De la douzaine de films de Boorman que j'ai vus, il n'y en a guère qu'un qui m'a déçu, c'est "Duel dans le Pacifique".
Pourtant l'idée de départ est excellente. Deux militaires, l'un américain, l'autre japonais, se retrouvent seuls sur un atoll perdu dans le pacifique. Chacun ne parle que sa langue.
Dans un premier temps, étant ennemis par la force des choses ou par conviction (on ne le sait pas), chacun veut être maître de l'île ou a minima de l'autre. Puis vint le temps difficile mais indispensable de la collaboration pour construire un radeau et quitter l'île.
La photographie et la mise en scène sont de bon niveau. La difficile cohabitation entre les deux personnages est très bien montée. Il faut se rappeler que les deux acteurs Lee Marvin et Toshiro Mifune étaient des vétérans de cette même guerre et que ce tournage n'était probablement pas neutre pour les deux d'autant que ni l'un ni l'autre ne parlait la langue de l'autre.

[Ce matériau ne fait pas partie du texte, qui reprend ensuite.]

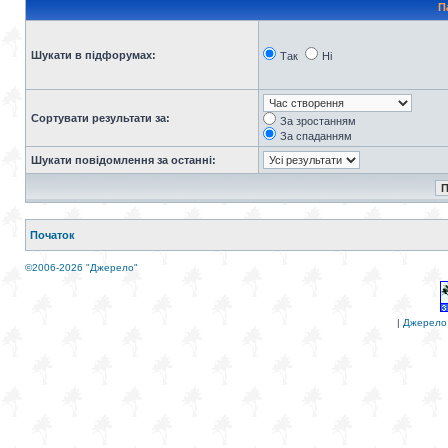
П
Шукати в підфорумах:
Так
Ні
Сортувати результати за:
За зростанням
За спаданням
Шукати повідомлення за останні:
Початок
©2006-2026 "Джерело"
|
Джерело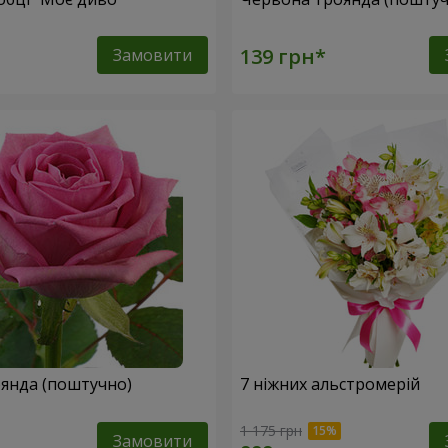
Замовити
янда (поштучно)
7 ніжних альстромерій
1 175 грн
Замовити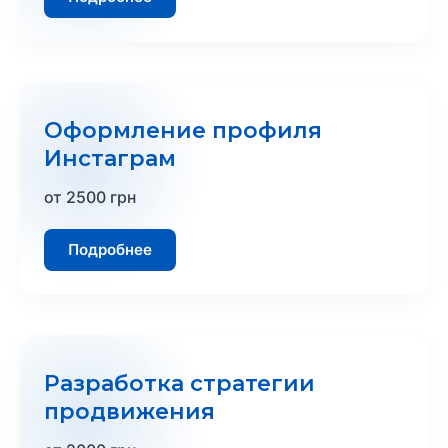
Оформление профиля
Инстаграм
от 2500 грн
Подробнее
Разработка стратегии
продвижения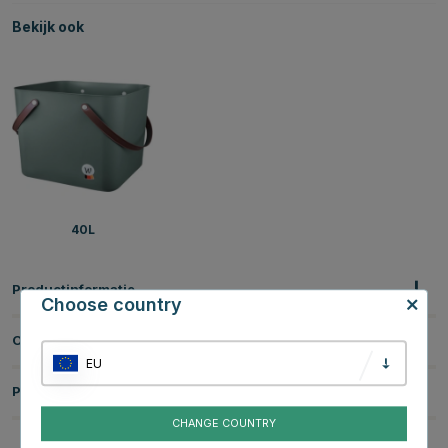
Bekijk ook
40L
Productinformatie
Choose country
Over het Merk
EU
Productbeoordelingen
CHANGE COUNTRY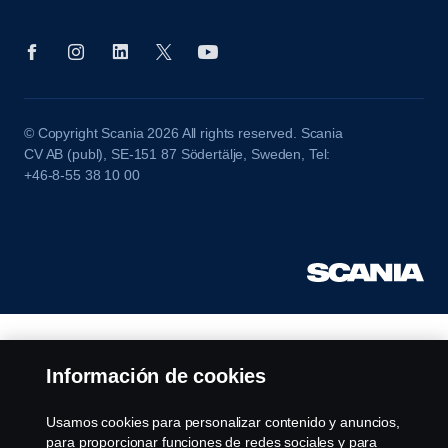
© Copyright Scania 2026 All rights reserved. Scania
CV AB (publ), SE-151 87 Södertälje, Sweden, Tel:
+46-8-55 38 10 00
Información de cookies
Usamos cookies para personalizar contenido y anuncios,
para proporcionar funciones de redes sociales y para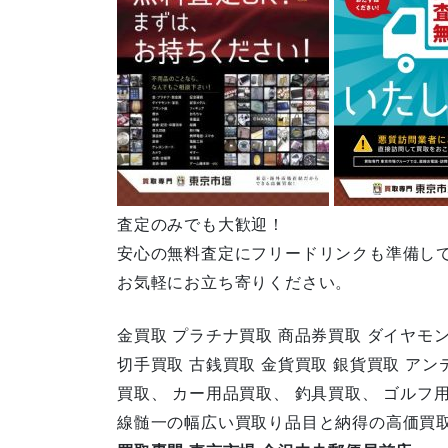
査定のみでも大歓迎！
安心の無料査定にフリードリンクも準備し
お気軽にお立ち寄りください。
金買取 プラチナ買取 商品券買取 ダイヤモ
切手買取 古銭買取 金貨買取 銀貨買取 ア
買取、 カー用品買取、 釣具買取、 ゴルフ
線髄一の幅広い買取り品目と納得の高価買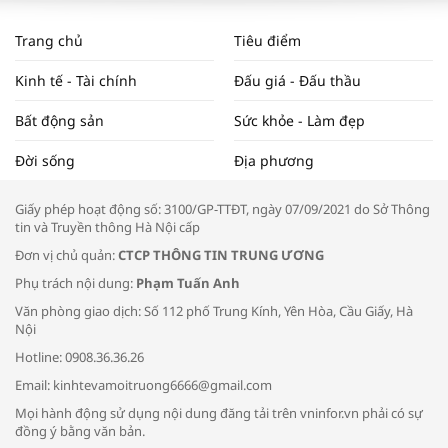
WORLDBANK DỰ BÁO KINH TẾ VIỆT
NAM NĂM 2024 VÀ NĂM 2025 | NHỊP
Trang chủ
Tiêu điểm
ĐẬP THỊ TRƯỜNG #62
Kinh tế - Tài chính
Đấu giá - Đấu thầu
Bất động sản
Sức khỏe - Làm đẹp
Tọa đàm “Xúc tiến thương mại: Khơi
Đời sống
Địa phương
thông đầu ra cho sản phẩm OCOP”
Giấy phép hoạt động số: 3100/GP-TTĐT, ngày 07/09/2021 do Sở Thông
tin và Truyền thông Hà Nội cấp
Đơn vị chủ quản:
CTCP THÔNG TIN TRUNG ƯƠNG
Phụ trách nội dung:
Phạm Tuấn Anh
Bác sĩ tư vấn cách phòng tránh bệnh
Văn phòng giao dịch: Số 112 phố Trung Kính, Yên Hòa, Cầu Giấy, Hà
đường hô hấp trong thời tiết giao mùa
Nội
Hotline: 0908.36.36.26
Email: kinhtevamoitruong6666@gmail.com
Mọi hành động sử dụng nội dung đăng tải trên vninfor.vn phải có sự
đồng ý bằng văn bản.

On pourrait bien sûr discuter longtemps de la réalité de cette sombre rivalité de départ entre les deux personnages. Disons, même si je n'en suis pas tellement convaincu, qu'elle peut être vraisemblable dans la mesure où on a affaire à deux bidasses dont le profil intellectuel, par définition, n'est pas forcément formaté pour les grands sentiments. Ok, à la rigueur. Le seul aboutissement de leur collaboration se concrétise par une bonne biture au saké avant de se fâcher à nouveau. Ok. Pourquoi pas.
Seulement, voilà. Je veux bien que tout ceci soit nécessaire. Mais est-ce bien suffisant pour faire un bon film (suivant mes critères) ?
L'idée de réinventer l'histoire de Robinson Crusoe dans le cadre d'une guerre est excellente mais pour en faire quoi, pour aboutir à quoi ? Pour nous dire que les deux militaires sont mentalement tellement éloignés l'un de l'autre (idéologie, cultures différentes) qu'ils ne peuvent pas sortir de leurs cadres respectifs et, au mieux, retournent à leur statut initial d'ennemi. Tout ça pour ça !
La haine est tellement ancrée dans chacun des personnages que même l'effort de la collaboration n'a pas suffi à la transcender.
Personnellement, je reste sur ma faim. Alors qu'il y avait d'autres possibilités bien plus intéressantes sans aller à un quelconque happy end qui aurait tout aussi été mal venu.
Simplement développer des valeurs humanistes de reconnaissance ou de respect mutuels. Sans même parler d'intégration ou d'amitié.
Et ce n'est pas la fin imaginée par les producteurs ou la fin, dite alternative, voulue par Boorman qui ne me satisfont.
Spoiler : dans la fin voulue par Boorman, les deux militaires retrouvent leur attitude (patriotique !) d'ennemis. Dans celle retenue par les producteurs, les deux militaires, fâchés, disparaissent dans une absurde explosion inattendue, sortie d'on ne sait où, juste avant le mot "End".